* What needs to be done *
In the data that follows, find each line containing "языка" and copy it.
** Opening Entries supplied block **
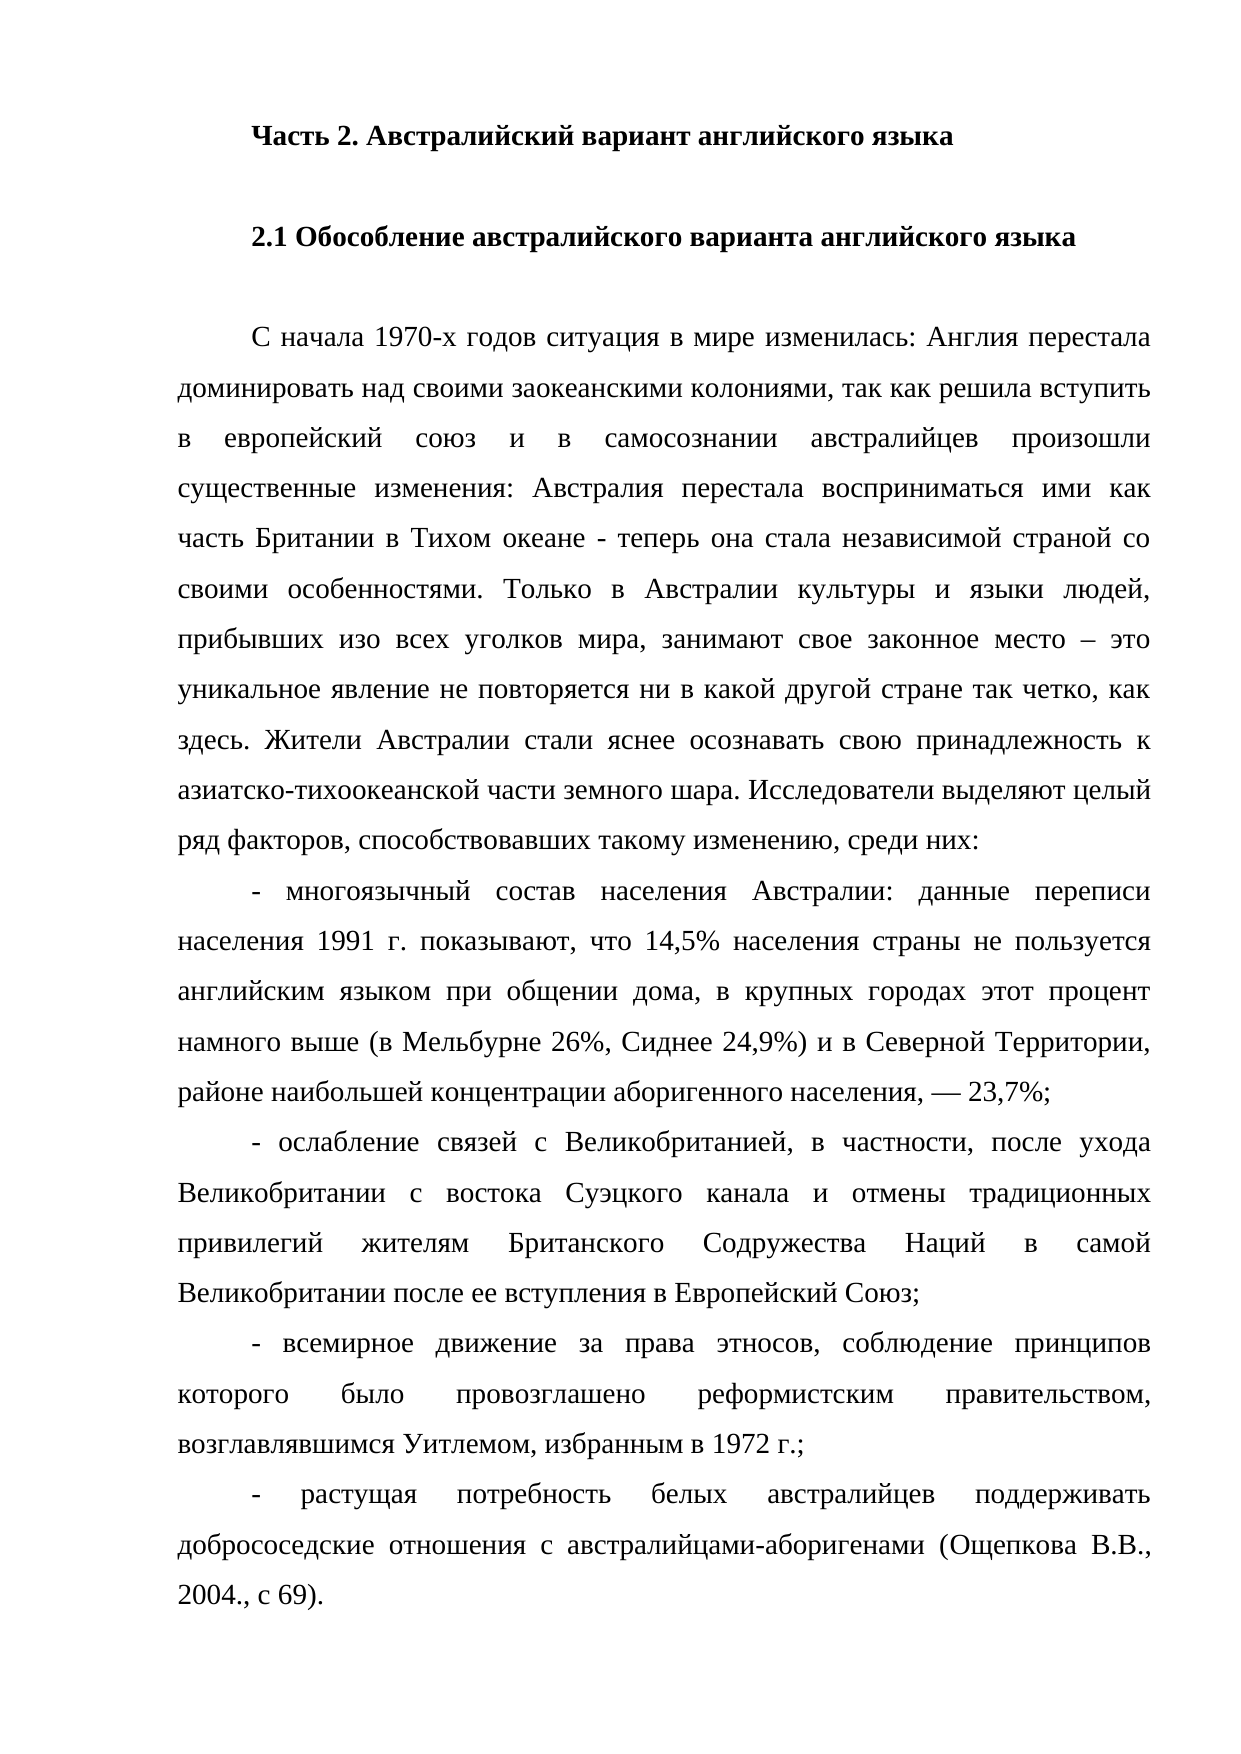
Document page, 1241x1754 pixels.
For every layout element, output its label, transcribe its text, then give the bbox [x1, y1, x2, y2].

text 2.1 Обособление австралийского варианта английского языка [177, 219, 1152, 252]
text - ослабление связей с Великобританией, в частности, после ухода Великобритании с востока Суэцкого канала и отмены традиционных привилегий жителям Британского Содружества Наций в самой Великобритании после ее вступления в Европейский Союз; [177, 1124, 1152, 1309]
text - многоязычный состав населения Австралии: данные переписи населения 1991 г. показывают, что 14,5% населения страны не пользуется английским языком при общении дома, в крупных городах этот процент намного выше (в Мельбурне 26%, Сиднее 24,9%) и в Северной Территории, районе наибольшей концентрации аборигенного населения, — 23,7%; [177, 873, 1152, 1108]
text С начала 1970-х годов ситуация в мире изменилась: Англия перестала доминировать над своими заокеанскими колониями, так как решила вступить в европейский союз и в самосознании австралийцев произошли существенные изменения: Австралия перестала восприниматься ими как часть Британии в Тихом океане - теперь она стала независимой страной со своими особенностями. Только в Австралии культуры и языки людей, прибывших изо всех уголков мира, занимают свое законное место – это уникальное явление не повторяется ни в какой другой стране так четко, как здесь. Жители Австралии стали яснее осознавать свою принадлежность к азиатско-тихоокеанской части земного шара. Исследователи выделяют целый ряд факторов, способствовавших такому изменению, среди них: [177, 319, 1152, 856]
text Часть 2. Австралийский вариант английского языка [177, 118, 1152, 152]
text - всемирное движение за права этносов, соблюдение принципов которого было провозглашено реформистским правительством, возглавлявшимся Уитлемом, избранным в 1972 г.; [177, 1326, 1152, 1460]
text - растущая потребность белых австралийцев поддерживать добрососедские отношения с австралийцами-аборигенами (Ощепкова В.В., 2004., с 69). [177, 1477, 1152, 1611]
** Closing Entries supplied block **
* Answer for the task *
text 2.1 Обособление австралийского варианта английского языка [177, 219, 1152, 252]
text Часть 2. Австралийский вариант английского языка [177, 118, 1152, 152]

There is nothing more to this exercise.